Another department has added its name to the list of units casting votes of no confidence in University of Illinois leaders following the decision to not hire professor Steven Salaita.
Earlier this week faculty in the Department of Asian American Studies cast a vote of no confidence in Chancellor Phyllis Wise and the UI Board of Trustees. The philosophy department and American Indian Studies Program have taken similar action in recent days.
Junaid Rana, professor and acting head of the Department of Asian American Studies, issued the following statement:
“In response to the firing of Professor Steven Salaita by the chancellor, an act that undermined shared governance and unit autonomy, and the recent suggestions reported in the media of external pressures from donors and alumni in the hiring process well after the standard vetting process was concluded, we no longer have faith in the chancellor and the board of trustees who are implicated in this highly irregular action. Additionally, we are suspicious of the recent move by the Senate Executive Committee to aid the administration in regularizing these processes for undermining unit autonomy.
“Although the recent statements of the chancellor and the board of trustees on Friday, August 22nd, affirm the values of dialogue and diversity, we believe this decision has done enormous harm to our campus and has created a climate that does not honor dissent. Set in the context of the recent Israeli bombing of Gaza, the chancellor claims to have made this decision based on tweets with an inappropriate tone of incivility. We believe her actions exceeded the bounds of the rules and policies that govern our university. Furthermore, the firing of Salaita has created an atmosphere of fear and retaliation for unpopular academic, political, and personal pursuits.
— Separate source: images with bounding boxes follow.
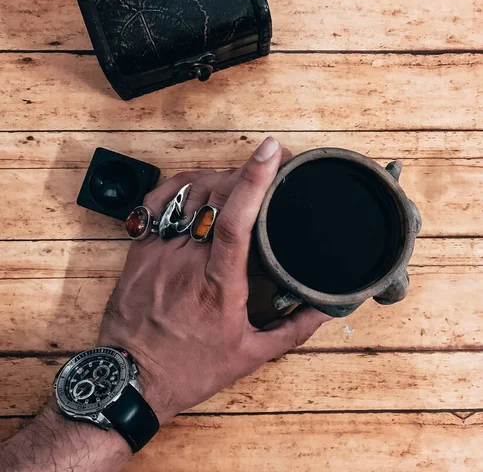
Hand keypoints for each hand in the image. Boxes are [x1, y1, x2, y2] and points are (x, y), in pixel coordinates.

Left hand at [98, 137, 330, 421]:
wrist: (129, 380)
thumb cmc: (189, 368)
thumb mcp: (249, 355)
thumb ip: (292, 330)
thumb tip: (325, 308)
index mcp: (218, 285)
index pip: (238, 220)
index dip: (255, 180)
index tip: (272, 152)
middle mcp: (186, 263)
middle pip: (214, 197)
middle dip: (242, 173)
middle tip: (264, 170)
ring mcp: (158, 254)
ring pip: (186, 195)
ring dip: (214, 178)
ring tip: (233, 180)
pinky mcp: (138, 252)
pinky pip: (154, 204)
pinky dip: (176, 186)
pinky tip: (192, 184)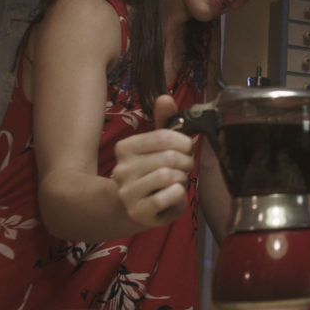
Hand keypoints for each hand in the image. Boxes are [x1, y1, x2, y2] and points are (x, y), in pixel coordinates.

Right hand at [112, 94, 195, 225]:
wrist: (129, 206)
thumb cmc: (149, 173)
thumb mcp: (155, 147)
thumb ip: (164, 122)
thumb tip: (165, 98)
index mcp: (126, 148)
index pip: (163, 136)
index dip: (184, 143)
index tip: (186, 149)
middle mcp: (122, 169)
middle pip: (169, 157)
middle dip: (186, 163)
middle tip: (183, 168)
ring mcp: (128, 192)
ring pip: (169, 176)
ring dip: (182, 179)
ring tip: (177, 182)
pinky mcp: (138, 211)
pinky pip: (169, 196)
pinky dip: (179, 195)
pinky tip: (173, 195)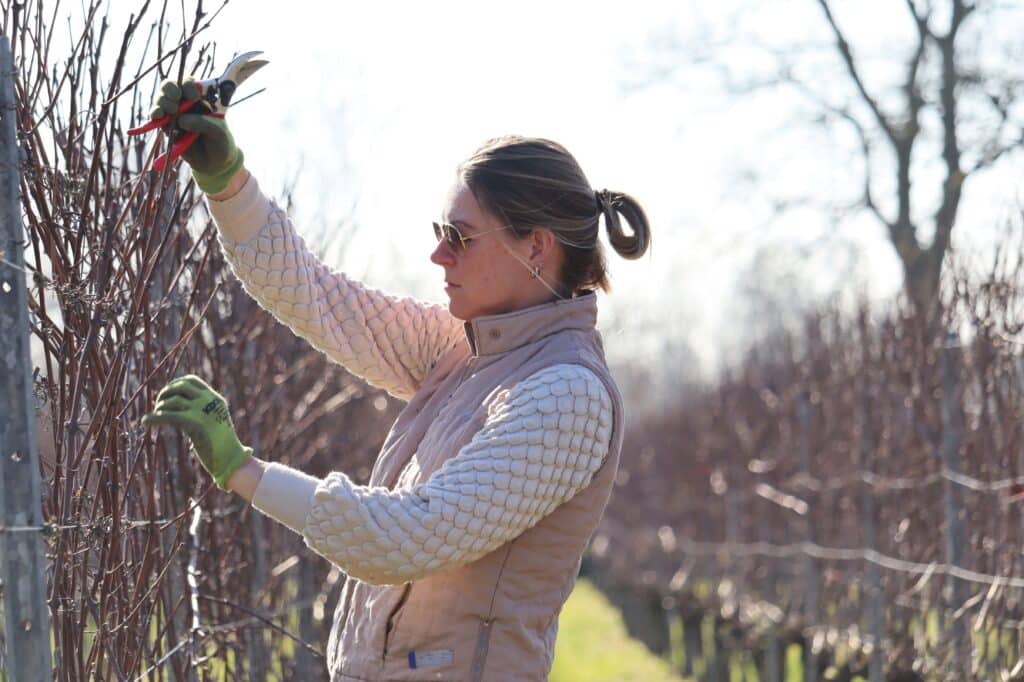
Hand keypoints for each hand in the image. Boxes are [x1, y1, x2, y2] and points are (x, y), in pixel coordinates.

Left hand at [142, 374, 251, 489]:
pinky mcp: (194, 424)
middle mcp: (209, 401)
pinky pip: (169, 416)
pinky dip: (154, 418)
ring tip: (153, 417)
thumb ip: (201, 412)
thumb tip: (177, 412)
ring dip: (160, 407)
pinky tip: (146, 422)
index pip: (191, 381)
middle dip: (165, 393)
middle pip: (181, 387)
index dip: (174, 384)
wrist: (231, 458)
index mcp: (215, 399)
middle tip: (158, 405)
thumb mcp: (214, 422)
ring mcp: (203, 411)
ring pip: (174, 401)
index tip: (166, 394)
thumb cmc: (221, 445)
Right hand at [150, 78, 244, 193]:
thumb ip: (203, 124)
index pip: (190, 83)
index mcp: (202, 98)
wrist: (214, 163)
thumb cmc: (220, 142)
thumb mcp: (218, 132)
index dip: (188, 86)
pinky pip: (156, 118)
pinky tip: (157, 116)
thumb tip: (181, 119)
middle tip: (177, 100)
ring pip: (162, 100)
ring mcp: (175, 114)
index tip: (194, 97)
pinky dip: (155, 115)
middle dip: (170, 90)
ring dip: (163, 103)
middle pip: (171, 87)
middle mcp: (186, 103)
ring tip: (171, 112)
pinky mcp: (167, 126)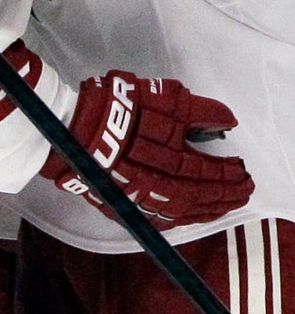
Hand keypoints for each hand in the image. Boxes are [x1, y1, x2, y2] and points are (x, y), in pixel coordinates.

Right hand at [40, 71, 253, 228]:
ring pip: (179, 211)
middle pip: (197, 196)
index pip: (207, 172)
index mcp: (169, 159)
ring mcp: (136, 198)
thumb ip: (198, 110)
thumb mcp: (162, 96)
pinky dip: (178, 217)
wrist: (69, 123)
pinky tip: (187, 213)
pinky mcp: (119, 203)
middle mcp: (156, 186)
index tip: (244, 171)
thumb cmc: (118, 105)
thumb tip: (228, 121)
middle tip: (242, 192)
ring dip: (205, 210)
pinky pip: (158, 217)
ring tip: (222, 206)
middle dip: (223, 195)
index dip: (229, 173)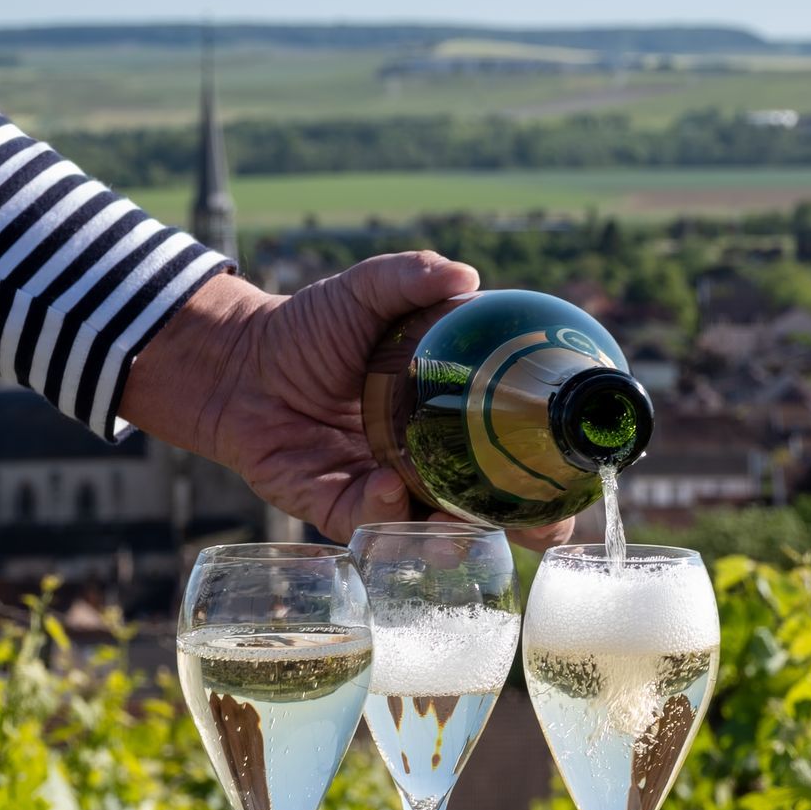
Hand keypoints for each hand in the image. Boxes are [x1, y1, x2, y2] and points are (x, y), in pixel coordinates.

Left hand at [121, 252, 577, 548]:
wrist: (235, 358)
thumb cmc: (308, 327)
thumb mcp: (365, 293)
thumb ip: (411, 279)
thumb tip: (467, 276)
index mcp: (444, 421)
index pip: (509, 457)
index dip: (545, 479)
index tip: (575, 482)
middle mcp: (420, 464)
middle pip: (485, 511)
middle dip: (520, 528)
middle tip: (544, 529)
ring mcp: (378, 491)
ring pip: (429, 532)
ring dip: (452, 533)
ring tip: (463, 520)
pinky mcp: (330, 507)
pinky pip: (367, 524)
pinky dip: (384, 513)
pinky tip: (390, 487)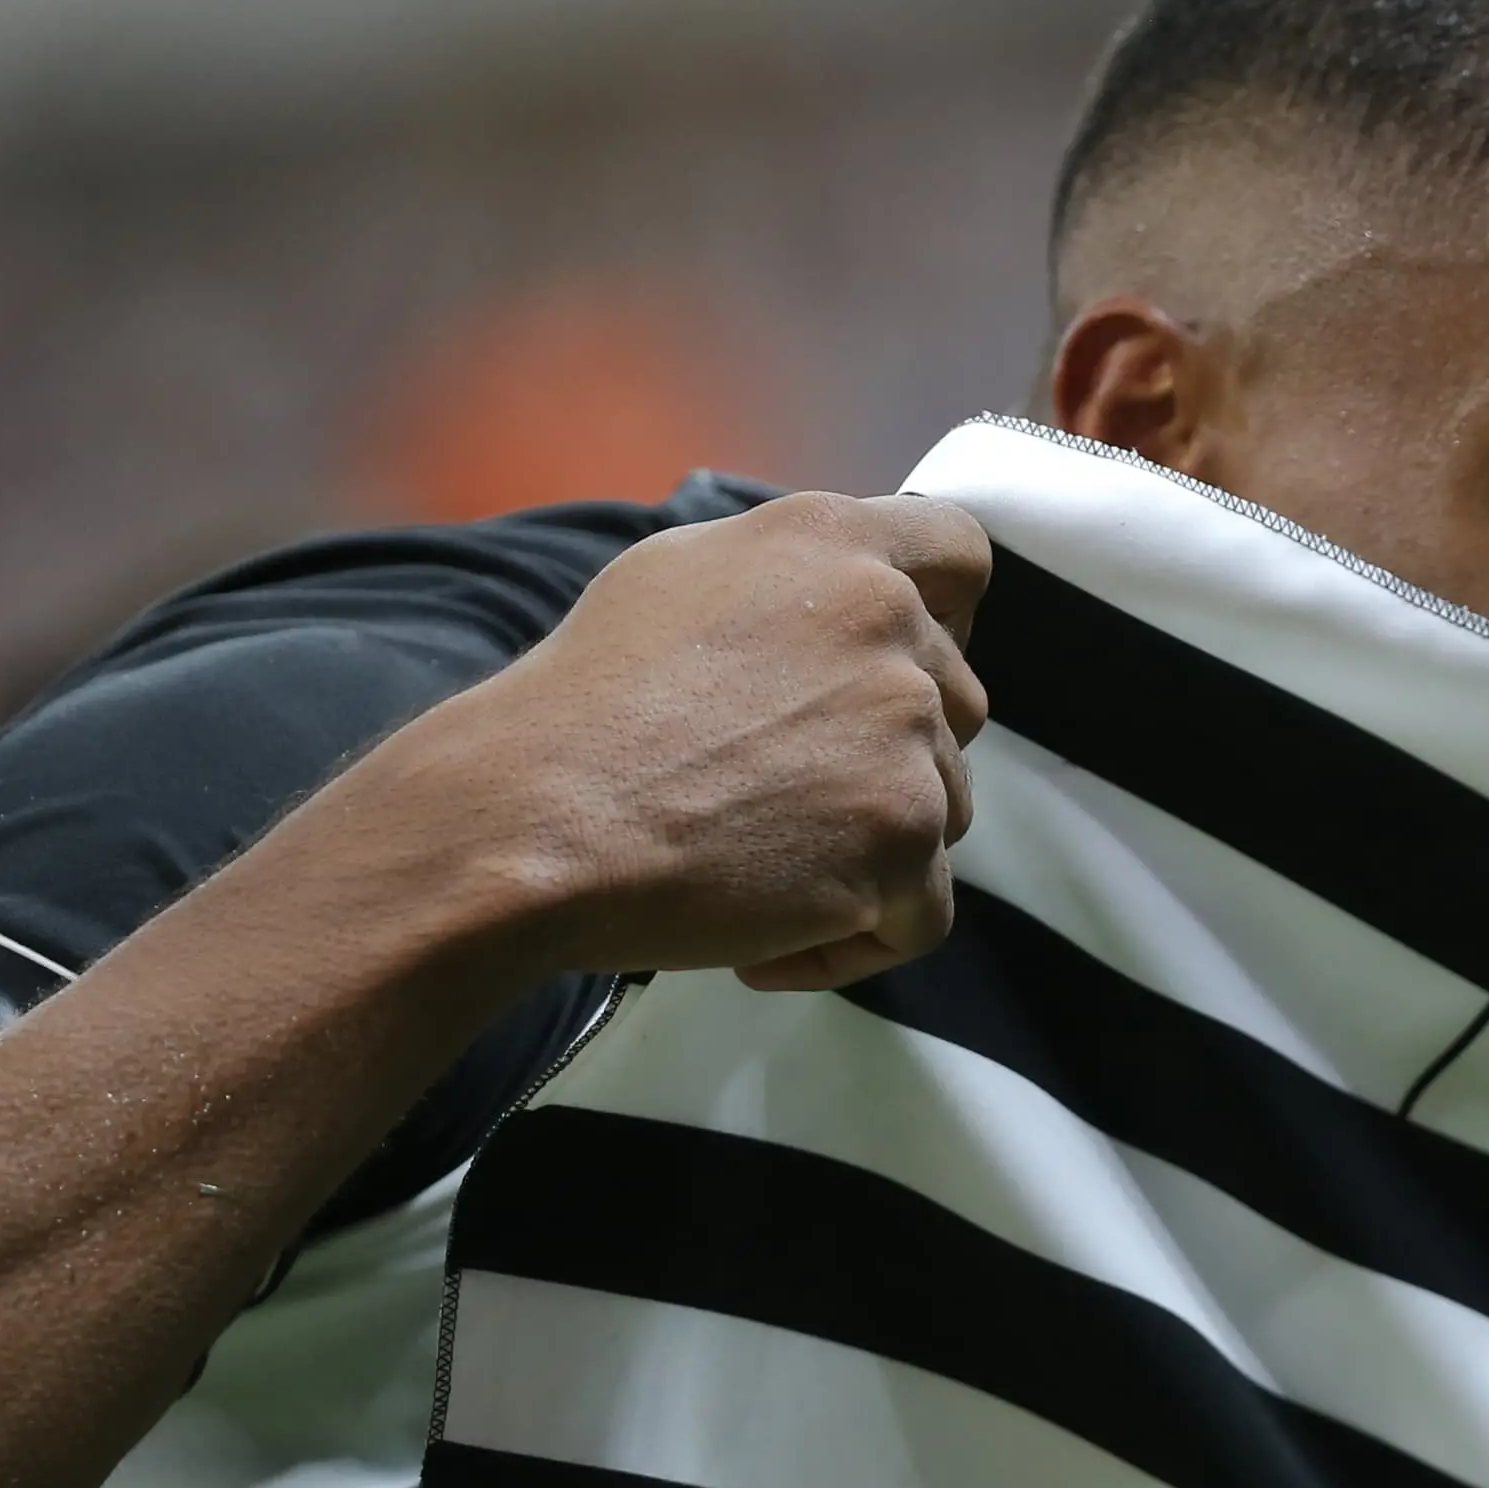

“The administration’s claims to honor diversity are at odds with the marginalization of academic units that represent the teaching and research of topics related to racialized populations. These units serve as the face of diversity on this campus, yet their autonomy is willfully disregarded. Thus, the University continues a superficial endorsement of diversity through its contradictory actions regarding issues of racial injustice and violence.
“In solidarity with the American Indian Studies program and thousands of scholars and organizations around the world, we see the chancellor’s decision and the approval by the board of trustees as a violation of academic freedom and the First Amendment right of freedom of speech.”
A faculty search committee last year recommended that the UI hire the American Indian Studies and Arab American Studies scholar, and Salaita was expected to arrive on campus this month. But a few weeks before the start of the semester, Wise and Vice President for Academic Affairs Christophe Pierre told Salaita that they would not forward his appointment to the board in September for formal approval.
That decision came after a backlash to angry tweets Salaita posted in July about Israel. Among his tweets: “Zionists, take responsibility: if your dream of an ethnocratic Israel is worth the murder of children, just (expletive) own it already. #Gaza” and “At this point, if Netanyahu appeared on TV with a necklace made from the teeth of Palestinian children, would anybody be surprised? #Gaza.”
His case has since attracted widespread attention in the media and among academics.